Input records:
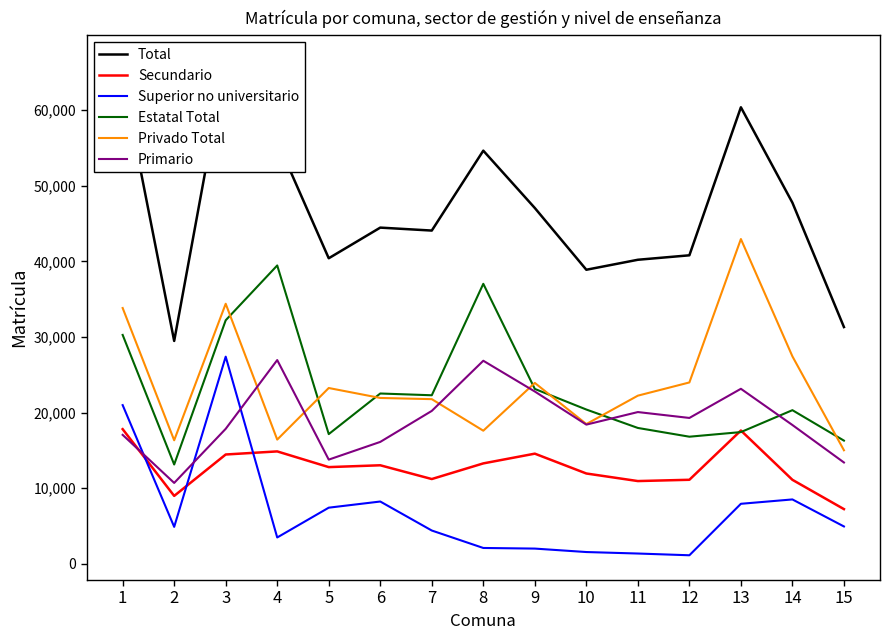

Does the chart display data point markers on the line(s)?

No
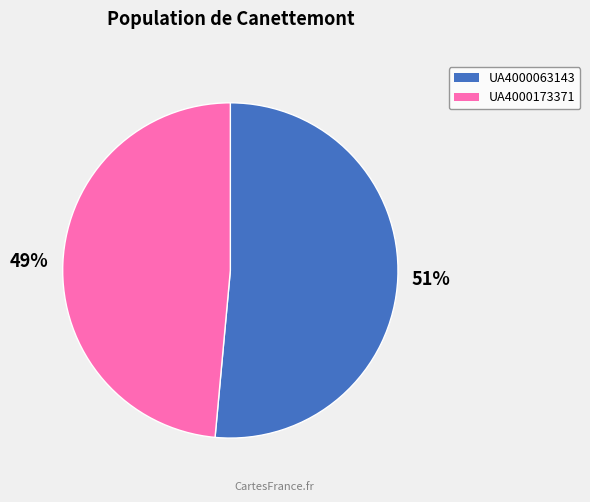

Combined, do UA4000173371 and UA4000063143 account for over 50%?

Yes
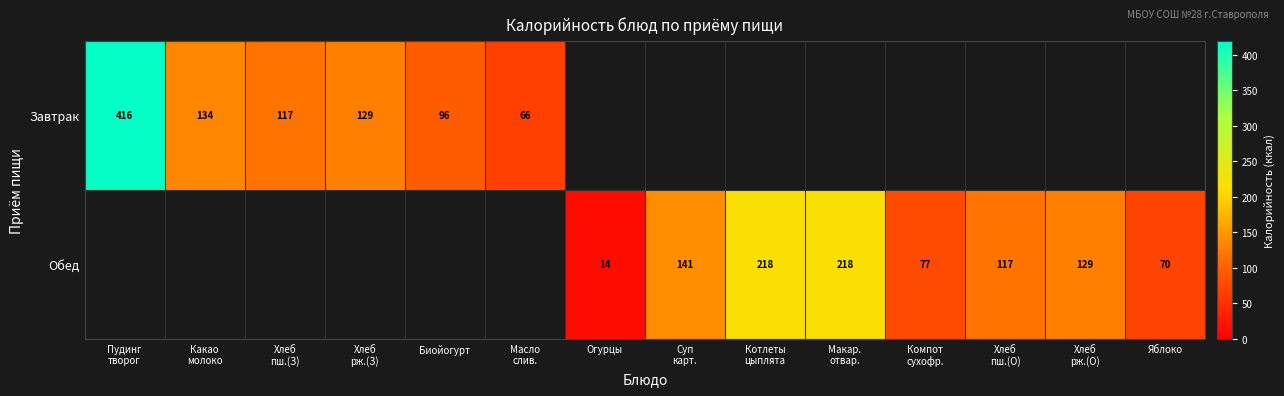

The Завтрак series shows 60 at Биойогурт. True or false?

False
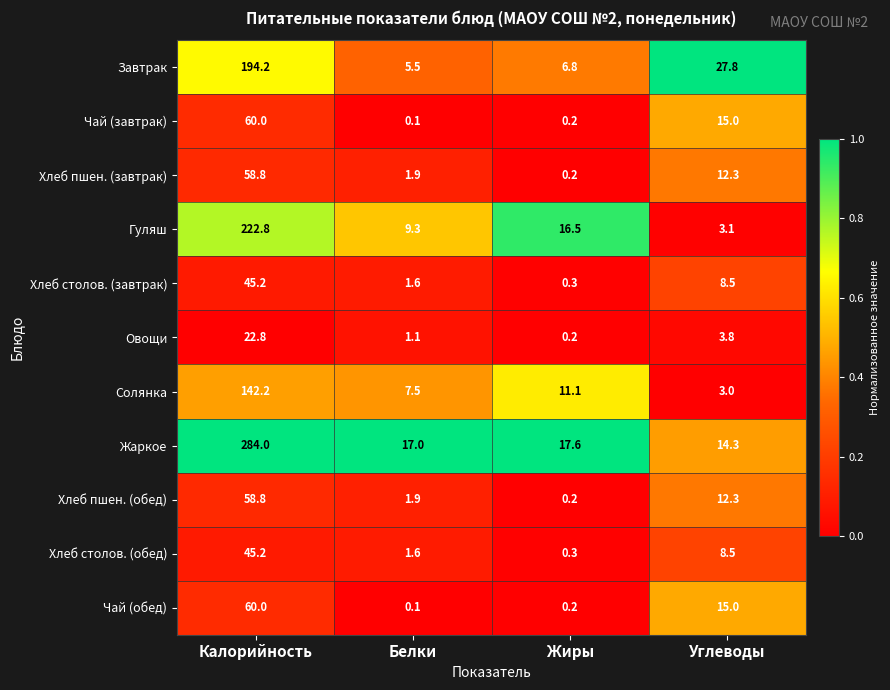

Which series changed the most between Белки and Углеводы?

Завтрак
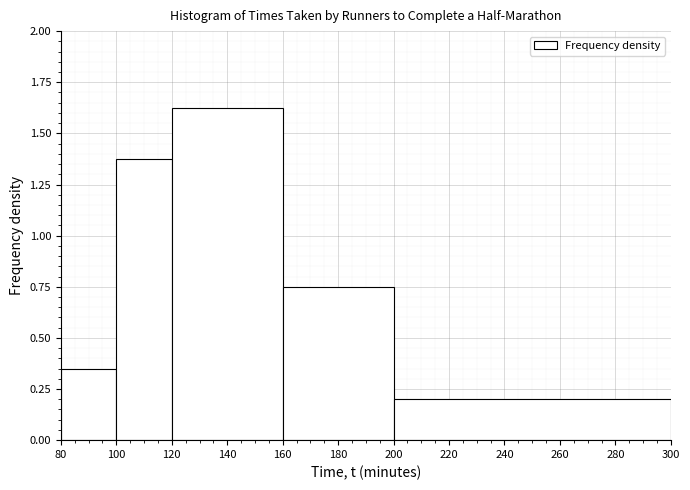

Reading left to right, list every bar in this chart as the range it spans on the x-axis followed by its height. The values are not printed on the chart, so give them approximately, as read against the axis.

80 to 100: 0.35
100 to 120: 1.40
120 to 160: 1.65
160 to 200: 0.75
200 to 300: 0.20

---

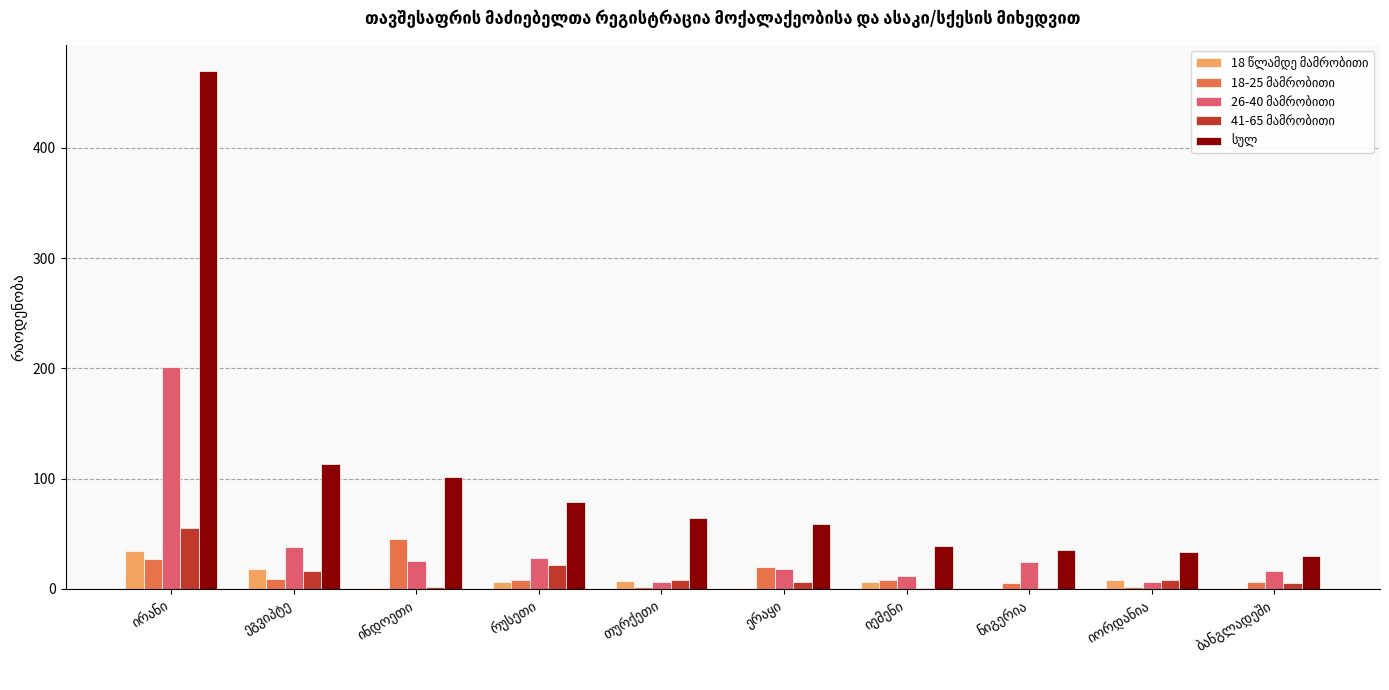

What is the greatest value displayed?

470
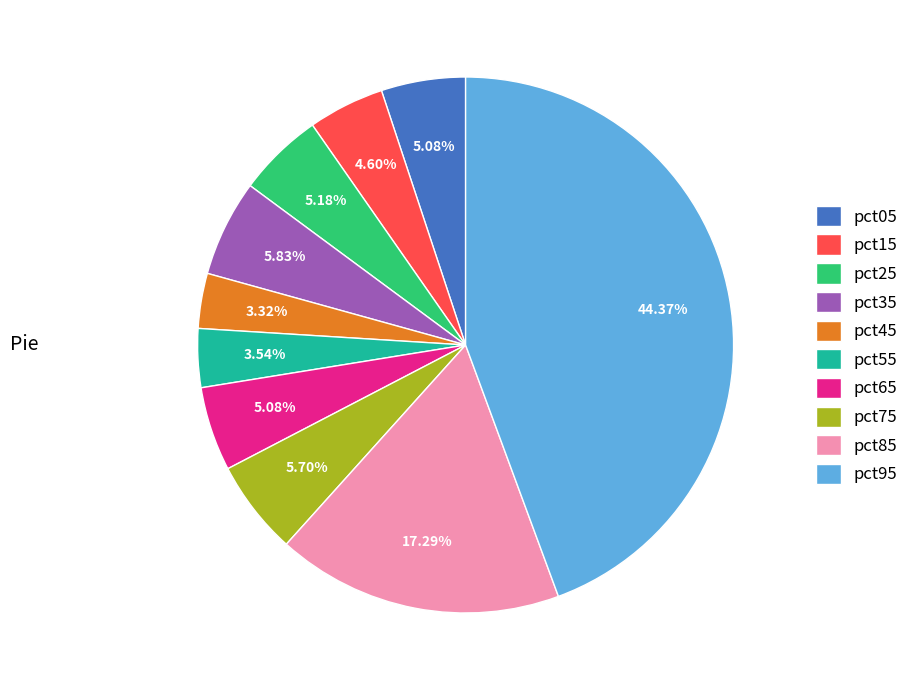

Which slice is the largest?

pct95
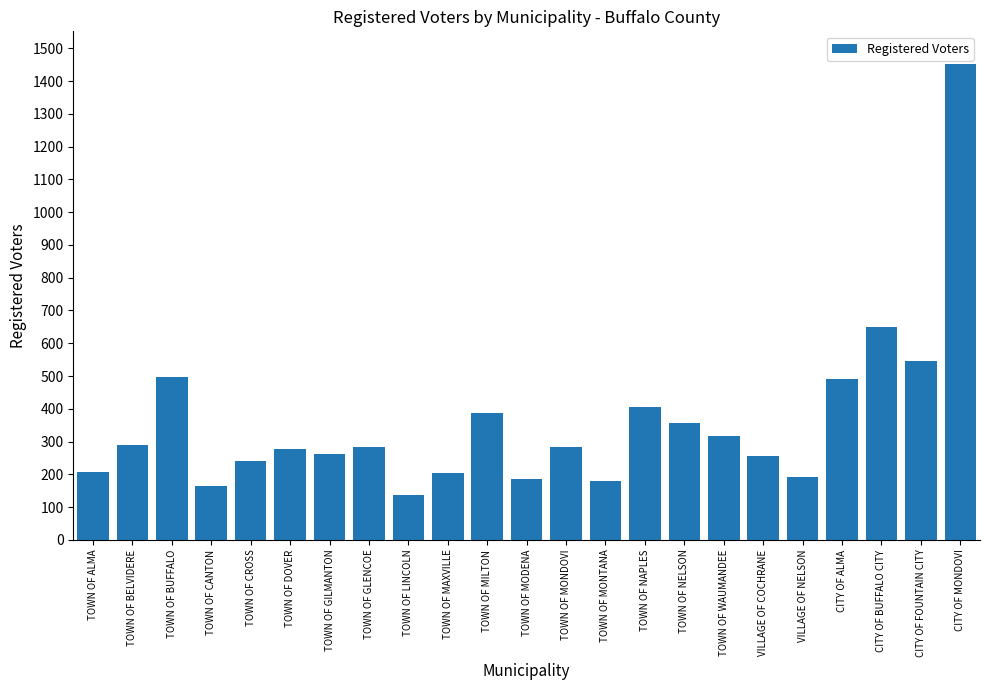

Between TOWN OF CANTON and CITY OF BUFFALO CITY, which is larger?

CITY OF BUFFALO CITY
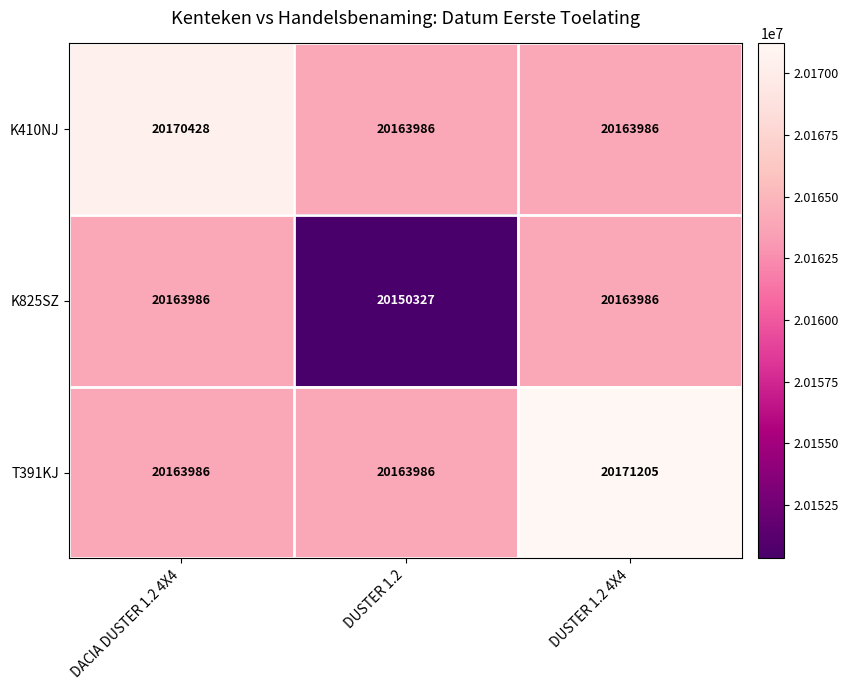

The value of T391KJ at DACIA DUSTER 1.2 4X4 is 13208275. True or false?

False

---

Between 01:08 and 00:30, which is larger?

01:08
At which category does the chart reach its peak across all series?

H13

Assigned task:
Can you copy the data word for word, from the line containing "The Завтрак series" through the line containing "Reading left to", both included? Omit the picture lines.

Final answer:
The Завтрак series shows 60 at Биойогурт. True or false?

False

Which series changed the most between Белки and Углеводы?

Завтрак

Reading left to right, list every bar in this chart as the range it spans on the x-axis followed by its height. The values are not printed on the chart, so give them approximately, as read against the axis.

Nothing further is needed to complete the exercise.